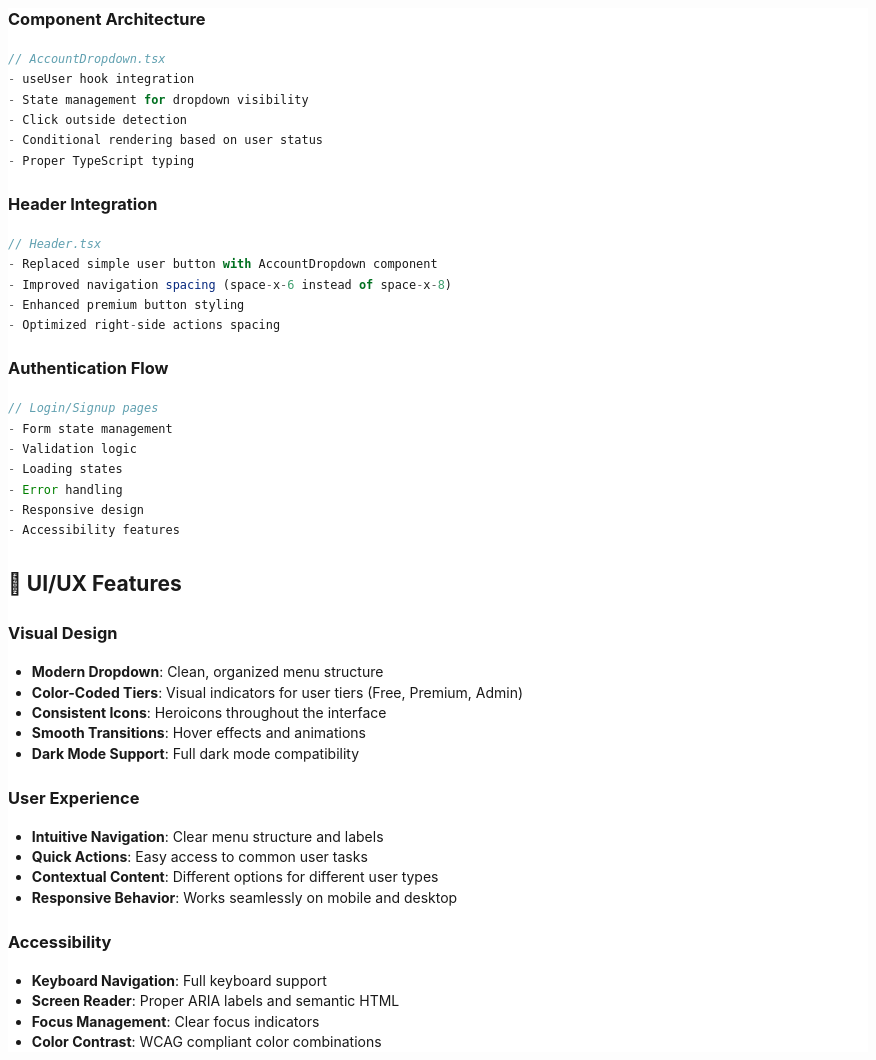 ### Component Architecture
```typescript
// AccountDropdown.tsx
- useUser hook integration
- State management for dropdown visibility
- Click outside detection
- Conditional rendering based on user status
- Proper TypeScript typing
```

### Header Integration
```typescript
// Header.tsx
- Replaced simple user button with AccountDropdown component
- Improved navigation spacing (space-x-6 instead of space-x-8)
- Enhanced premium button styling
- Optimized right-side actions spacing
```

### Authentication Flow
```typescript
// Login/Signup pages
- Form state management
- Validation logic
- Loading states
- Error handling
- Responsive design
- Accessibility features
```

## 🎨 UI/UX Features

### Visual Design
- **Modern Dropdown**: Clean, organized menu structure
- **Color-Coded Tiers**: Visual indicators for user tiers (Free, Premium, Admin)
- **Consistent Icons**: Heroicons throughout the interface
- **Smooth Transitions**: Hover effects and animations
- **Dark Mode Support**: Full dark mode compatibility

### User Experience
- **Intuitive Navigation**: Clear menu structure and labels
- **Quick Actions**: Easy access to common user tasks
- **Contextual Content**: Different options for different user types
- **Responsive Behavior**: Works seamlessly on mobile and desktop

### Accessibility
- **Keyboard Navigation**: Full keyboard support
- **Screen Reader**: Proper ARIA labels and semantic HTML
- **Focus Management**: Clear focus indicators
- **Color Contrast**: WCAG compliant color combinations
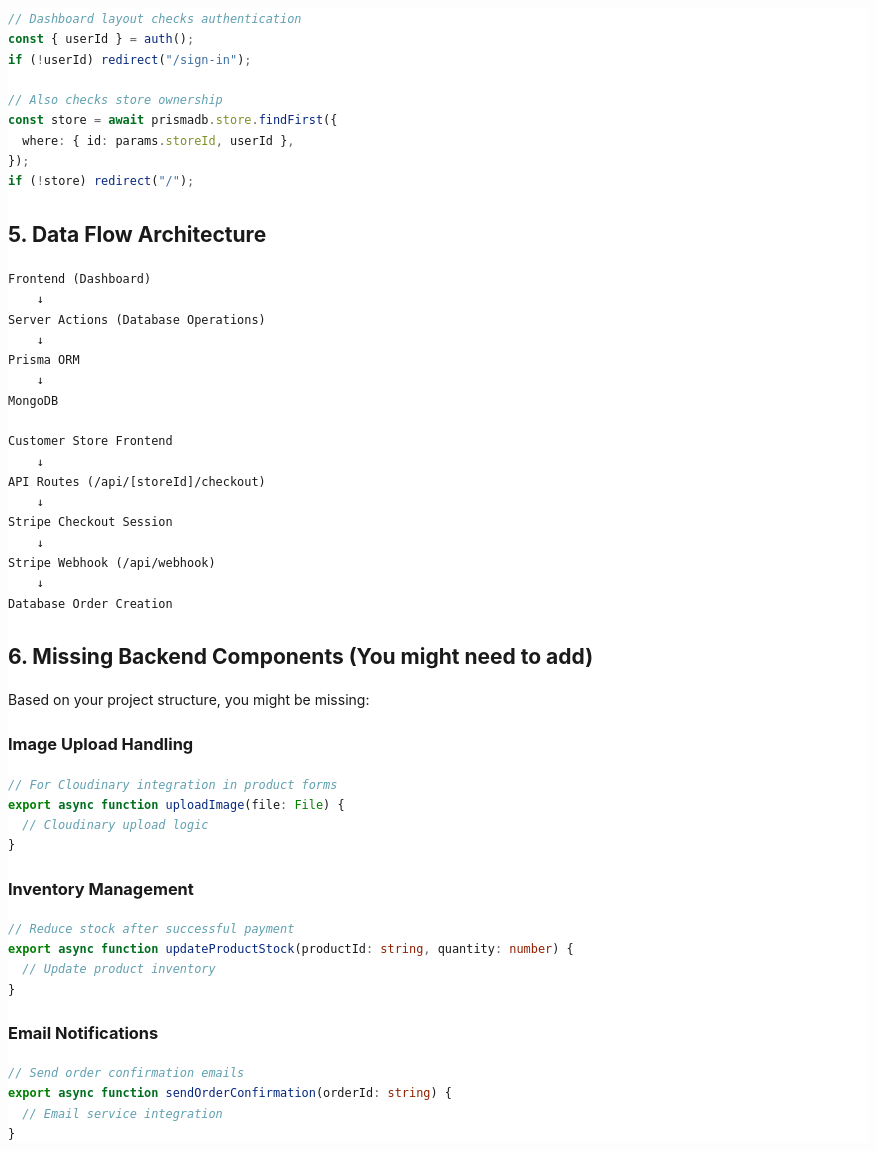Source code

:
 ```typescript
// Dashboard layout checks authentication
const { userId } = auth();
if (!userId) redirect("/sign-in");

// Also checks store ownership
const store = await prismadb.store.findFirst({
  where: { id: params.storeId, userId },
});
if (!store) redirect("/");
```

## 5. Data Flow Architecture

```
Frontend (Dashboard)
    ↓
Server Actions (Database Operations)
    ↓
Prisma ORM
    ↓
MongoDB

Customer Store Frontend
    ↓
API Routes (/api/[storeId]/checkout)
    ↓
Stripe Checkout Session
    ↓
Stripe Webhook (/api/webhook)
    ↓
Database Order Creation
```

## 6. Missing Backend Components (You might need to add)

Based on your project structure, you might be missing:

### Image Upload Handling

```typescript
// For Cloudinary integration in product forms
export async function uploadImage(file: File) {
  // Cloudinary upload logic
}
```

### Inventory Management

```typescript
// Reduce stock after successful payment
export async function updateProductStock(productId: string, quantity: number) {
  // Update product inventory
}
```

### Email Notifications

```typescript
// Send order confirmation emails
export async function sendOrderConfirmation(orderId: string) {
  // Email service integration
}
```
● ● ● ●
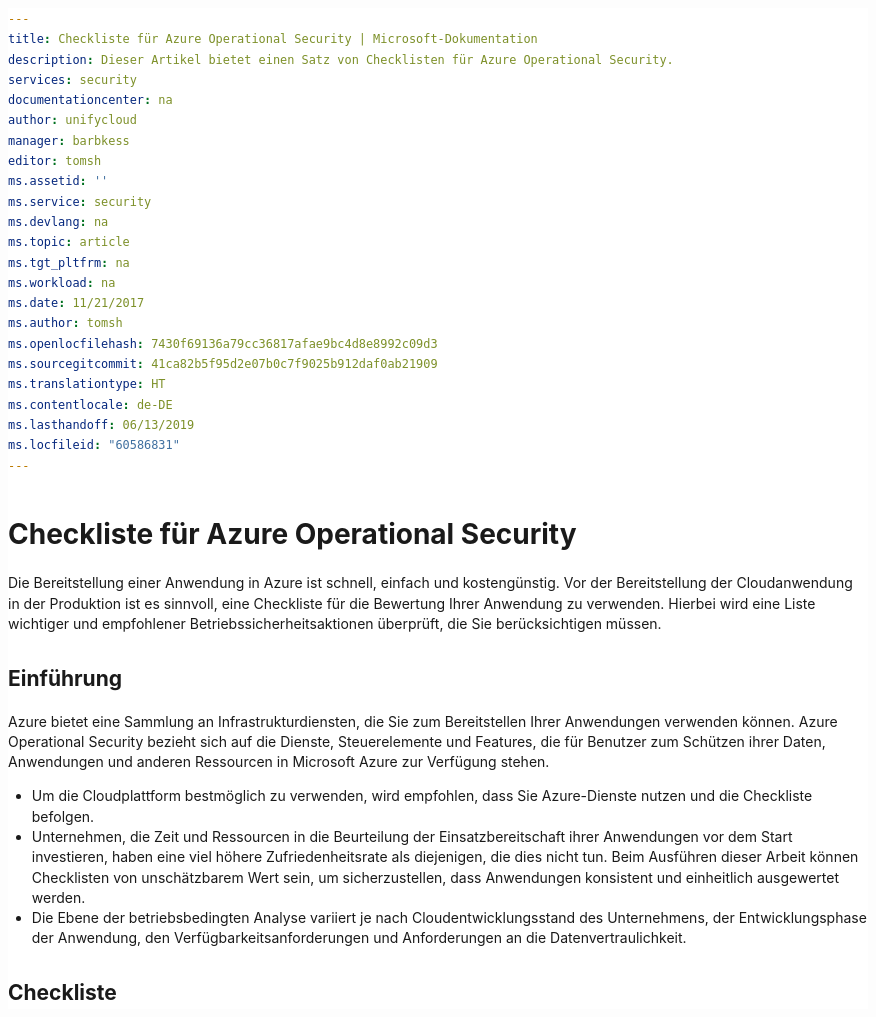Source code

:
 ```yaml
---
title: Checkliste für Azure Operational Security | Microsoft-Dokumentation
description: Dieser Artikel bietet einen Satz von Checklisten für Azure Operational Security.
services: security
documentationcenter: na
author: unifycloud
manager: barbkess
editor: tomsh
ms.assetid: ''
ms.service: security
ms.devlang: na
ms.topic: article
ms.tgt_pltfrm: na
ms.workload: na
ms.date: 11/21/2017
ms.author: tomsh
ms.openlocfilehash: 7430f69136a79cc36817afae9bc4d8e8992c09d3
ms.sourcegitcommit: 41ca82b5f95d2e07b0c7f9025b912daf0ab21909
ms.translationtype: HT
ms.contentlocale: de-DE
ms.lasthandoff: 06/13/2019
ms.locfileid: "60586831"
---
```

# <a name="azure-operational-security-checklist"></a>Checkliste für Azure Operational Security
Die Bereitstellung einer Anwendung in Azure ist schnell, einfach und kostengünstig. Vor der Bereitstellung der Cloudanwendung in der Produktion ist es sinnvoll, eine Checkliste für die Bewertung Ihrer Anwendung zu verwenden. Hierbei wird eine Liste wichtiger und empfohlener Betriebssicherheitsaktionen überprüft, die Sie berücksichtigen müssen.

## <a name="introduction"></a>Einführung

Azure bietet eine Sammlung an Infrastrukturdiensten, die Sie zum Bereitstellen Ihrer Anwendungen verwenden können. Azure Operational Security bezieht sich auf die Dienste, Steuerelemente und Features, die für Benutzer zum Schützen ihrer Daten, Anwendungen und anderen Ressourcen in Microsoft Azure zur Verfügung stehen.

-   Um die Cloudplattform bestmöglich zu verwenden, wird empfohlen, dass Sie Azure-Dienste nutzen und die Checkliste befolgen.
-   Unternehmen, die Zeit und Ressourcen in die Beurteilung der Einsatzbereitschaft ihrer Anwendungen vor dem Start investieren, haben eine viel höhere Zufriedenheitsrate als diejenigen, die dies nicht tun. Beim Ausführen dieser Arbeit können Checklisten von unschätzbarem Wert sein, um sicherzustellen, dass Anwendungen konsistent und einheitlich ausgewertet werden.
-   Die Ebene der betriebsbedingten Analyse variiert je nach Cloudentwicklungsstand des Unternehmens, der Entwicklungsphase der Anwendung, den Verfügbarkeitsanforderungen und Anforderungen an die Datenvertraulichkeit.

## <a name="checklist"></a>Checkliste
● ● ● ●
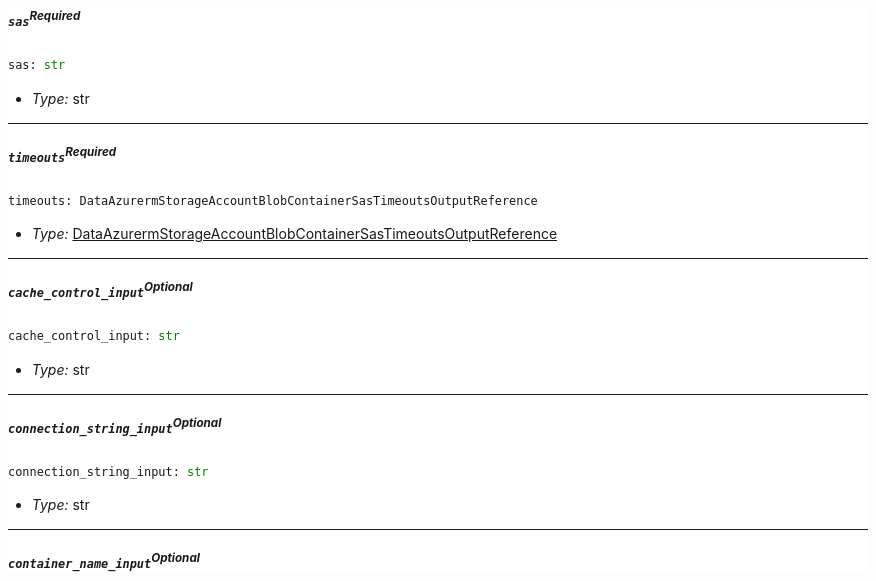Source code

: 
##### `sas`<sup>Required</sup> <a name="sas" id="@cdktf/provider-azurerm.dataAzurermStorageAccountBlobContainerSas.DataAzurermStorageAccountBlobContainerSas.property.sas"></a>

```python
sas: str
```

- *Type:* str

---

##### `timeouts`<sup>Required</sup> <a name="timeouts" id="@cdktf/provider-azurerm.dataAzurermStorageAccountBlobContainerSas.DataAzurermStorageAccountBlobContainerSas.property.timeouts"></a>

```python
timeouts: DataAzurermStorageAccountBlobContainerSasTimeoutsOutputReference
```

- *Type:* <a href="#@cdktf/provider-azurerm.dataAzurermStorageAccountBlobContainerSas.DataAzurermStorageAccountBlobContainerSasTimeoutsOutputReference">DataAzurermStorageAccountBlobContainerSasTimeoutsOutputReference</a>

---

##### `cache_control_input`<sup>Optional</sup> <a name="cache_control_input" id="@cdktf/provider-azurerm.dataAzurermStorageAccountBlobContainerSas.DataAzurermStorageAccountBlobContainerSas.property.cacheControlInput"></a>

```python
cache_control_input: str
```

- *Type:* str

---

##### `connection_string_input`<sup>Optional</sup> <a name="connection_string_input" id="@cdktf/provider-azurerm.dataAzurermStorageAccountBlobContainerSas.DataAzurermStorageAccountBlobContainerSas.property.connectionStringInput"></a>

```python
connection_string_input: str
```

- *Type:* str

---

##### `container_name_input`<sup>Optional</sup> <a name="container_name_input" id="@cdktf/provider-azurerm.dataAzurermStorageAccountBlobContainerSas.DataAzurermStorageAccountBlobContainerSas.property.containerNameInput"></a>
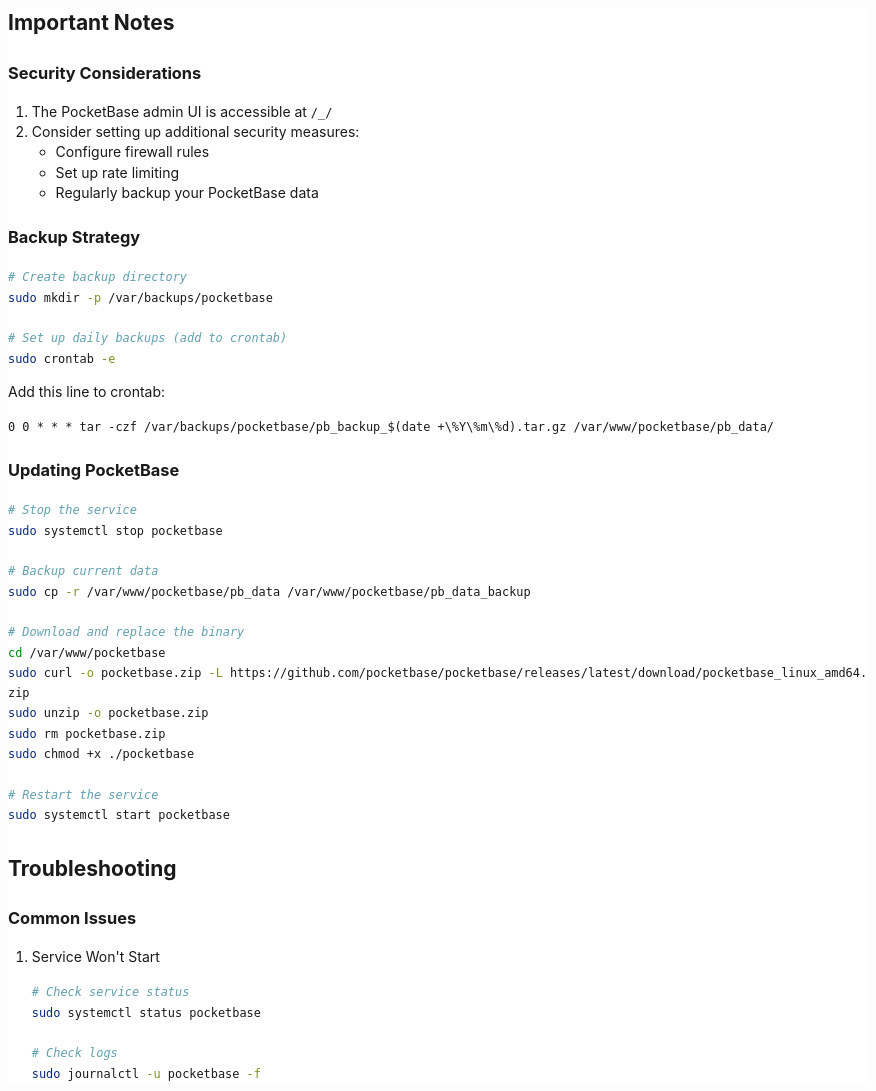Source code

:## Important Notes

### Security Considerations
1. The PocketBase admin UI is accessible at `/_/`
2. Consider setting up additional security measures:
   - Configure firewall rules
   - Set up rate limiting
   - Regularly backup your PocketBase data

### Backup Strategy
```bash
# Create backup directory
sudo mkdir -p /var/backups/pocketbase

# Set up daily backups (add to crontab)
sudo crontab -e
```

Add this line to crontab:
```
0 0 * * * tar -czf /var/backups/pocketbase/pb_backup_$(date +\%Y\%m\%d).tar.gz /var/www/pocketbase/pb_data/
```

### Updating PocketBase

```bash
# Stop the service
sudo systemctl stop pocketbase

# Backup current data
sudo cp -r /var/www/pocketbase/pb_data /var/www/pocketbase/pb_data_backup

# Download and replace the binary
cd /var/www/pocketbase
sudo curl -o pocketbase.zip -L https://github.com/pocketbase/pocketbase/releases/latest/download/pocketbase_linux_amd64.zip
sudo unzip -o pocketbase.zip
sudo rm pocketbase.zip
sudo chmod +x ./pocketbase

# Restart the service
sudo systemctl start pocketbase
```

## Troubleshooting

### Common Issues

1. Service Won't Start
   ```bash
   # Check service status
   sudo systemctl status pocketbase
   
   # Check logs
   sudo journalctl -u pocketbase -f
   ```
● ● ● ●
* _Task to complete_
Count, in the listing above, every line that includes "structure". The number is the whole answer.

* _Result for this exercise_
3